“the data shows that a focused change to address file system inefficiencies has 
the potential to broadly and transparently deliver benefit to users without 
affecting existing code or workflows.”

This is consistent with a Node.js experiment I heard about where they compiled 
an entire application in a single (HUGE!) .js file. Reading a single large file 
from disk is quicker than many small files on every significant file system I’m 
aware of. Is there benefit to supporting import of .tar files as we currently 
do .zip? Or perhaps having a special fast-path for uncompressed .zip files?

Top-posted from my Windows phone

From: Carl Shapiro
Sent: Monday, May 7, 2018 14:36
To: Nathaniel Smith
Cc: Nick Coghlan; Python Dev
Subject: Re: [Python-Dev] A fast startup patch (was: Python startup time)

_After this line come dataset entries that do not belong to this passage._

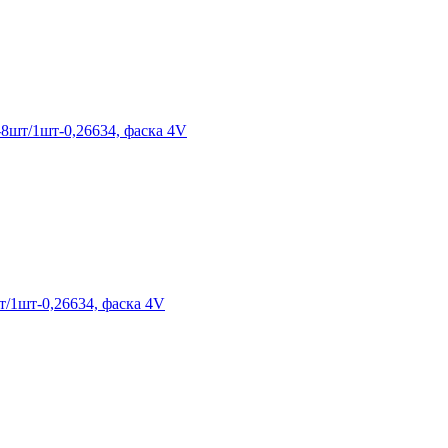
8шт/1шт-0,26634, фаска 4V
/1шт-0,26634, фаска 4V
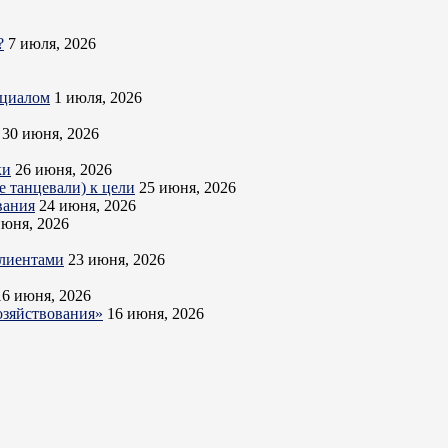
?
7 июля, 2026
нциалом
1 июля, 2026
30 июня, 2026
ки
26 июня, 2026
 танцевали) к цели
25 июня, 2026
вания
24 июня, 2026
июня, 2026
клиентами
23 июня, 2026
16 июня, 2026
озяйствования»
16 июня, 2026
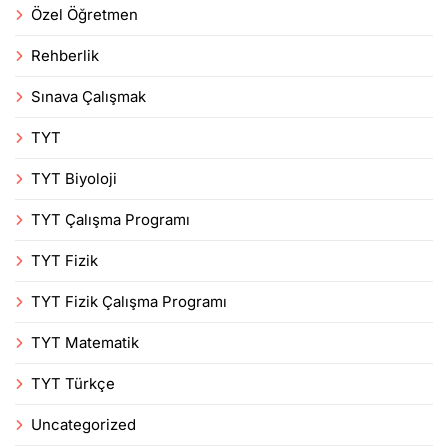
Özel Öğretmen
Rehberlik
Sınava Çalışmak
TYT
TYT Biyoloji
TYT Çalışma Programı
TYT Fizik
TYT Fizik Çalışma Programı
TYT Matematik
TYT Türkçe
Uncategorized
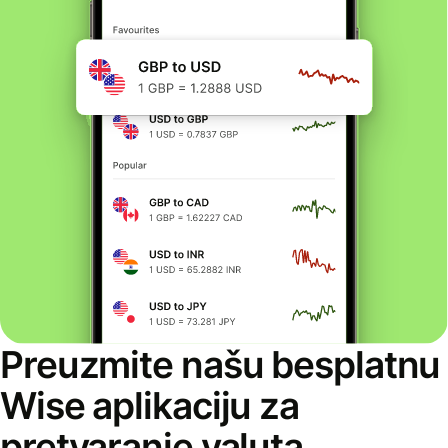
Preuzmite našu besplatnu
Wise aplikaciju za
pretvaranje valuta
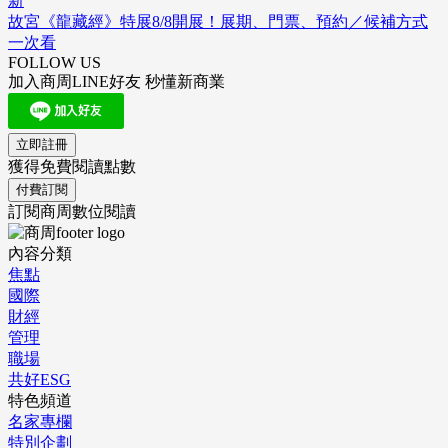
新
故宮《龍藏經》特展8/8開展！展期、門票、預約／候補方式
一次看
FOLLOW US
加入商周LINE好友 秒懂新商業
立即註冊
獲得免費閱讀點數
付費訂閱
訂閱商周數位閱讀
內容分類
焦點
國際
財經
管理
職場
共好ESG
特色頻道
名家專欄
特別企劃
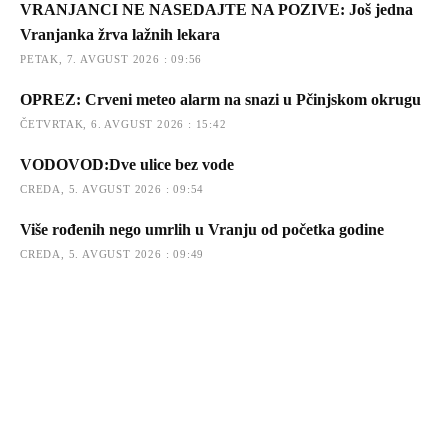
VRANJANCI NE NASEDAJTE NA POZIVE: Još jedna
Vranjanka žrva lažnih lekara
PETAK, 7. AVGUST 2026 : 09:56
OPREZ: Crveni meteo alarm na snazi u Pčinjskom okrugu
ČETVRTAK, 6. AVGUST 2026 : 15:42
VODOVOD:Dve ulice bez vode
CREDA, 5. AVGUST 2026 : 09:54
Više rođenih nego umrlih u Vranju od početka godine
CREDA, 5. AVGUST 2026 : 09:49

On Fri, May 4, 2018 at 6:58 PM, Nathaniel Smith <n...@pobox.com> wrote:
What are the obstacles to including "preloaded" objects in regular .pyc files, 
so that everyone can take advantage of this without rebuilding the interpreter?

The system we have developed can create a shared object file for each compiled 
Python file.  However, such a representation is not directly usable.  First, 
certain shared constants, such as interned strings, must be kept globally 
unique across object code files.  Second, some marshaled objects, such as the 
hashed collections, must be initialized with randomization state that is not 
available until after the hosting runtime has been initialized.

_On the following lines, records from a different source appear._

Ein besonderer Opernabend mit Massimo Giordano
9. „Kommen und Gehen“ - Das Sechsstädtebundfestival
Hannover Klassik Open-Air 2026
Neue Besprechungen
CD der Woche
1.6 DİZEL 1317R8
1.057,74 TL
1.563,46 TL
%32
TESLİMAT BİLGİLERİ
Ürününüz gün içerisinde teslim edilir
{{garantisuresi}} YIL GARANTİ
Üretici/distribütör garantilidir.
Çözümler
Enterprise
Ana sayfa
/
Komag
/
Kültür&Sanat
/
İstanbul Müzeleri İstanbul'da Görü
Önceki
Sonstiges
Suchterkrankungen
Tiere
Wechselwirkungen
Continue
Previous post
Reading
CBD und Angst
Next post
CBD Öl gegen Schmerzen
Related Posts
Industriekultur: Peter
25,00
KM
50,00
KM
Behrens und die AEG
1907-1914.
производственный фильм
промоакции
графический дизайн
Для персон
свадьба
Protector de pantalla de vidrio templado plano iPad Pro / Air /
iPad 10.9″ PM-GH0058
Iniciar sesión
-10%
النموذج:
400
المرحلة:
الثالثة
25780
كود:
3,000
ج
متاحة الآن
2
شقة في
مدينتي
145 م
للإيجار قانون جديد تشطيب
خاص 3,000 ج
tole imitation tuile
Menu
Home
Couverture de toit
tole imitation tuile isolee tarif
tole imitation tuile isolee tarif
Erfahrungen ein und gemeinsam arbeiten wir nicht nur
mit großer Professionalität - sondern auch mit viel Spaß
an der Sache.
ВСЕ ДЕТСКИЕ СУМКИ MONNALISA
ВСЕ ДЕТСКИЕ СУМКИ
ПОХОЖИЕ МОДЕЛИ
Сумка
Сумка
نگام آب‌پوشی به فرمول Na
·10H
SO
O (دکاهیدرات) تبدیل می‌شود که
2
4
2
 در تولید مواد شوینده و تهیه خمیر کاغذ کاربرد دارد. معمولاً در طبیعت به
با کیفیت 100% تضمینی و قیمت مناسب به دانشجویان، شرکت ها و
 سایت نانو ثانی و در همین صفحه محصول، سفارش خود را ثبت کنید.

We are able to work around the first issue by generating a heap image with the 
transitive closure of all modules that will be loaded which allows us to easily 
maintain uniqueness guarantees.  We are able to work around the second issue 
with some unobservable changes to the affected data structures.
 
Based on our numbers, it appears there should be some hesitancy--at this 
time--to changing the format of compiled Python file for the sake of load-time 
performance.  In contrast, the data shows that a focused change to address file 
system inefficiencies has the potential to broadly and transparently deliver 
benefit to users without affecting existing code or workflows.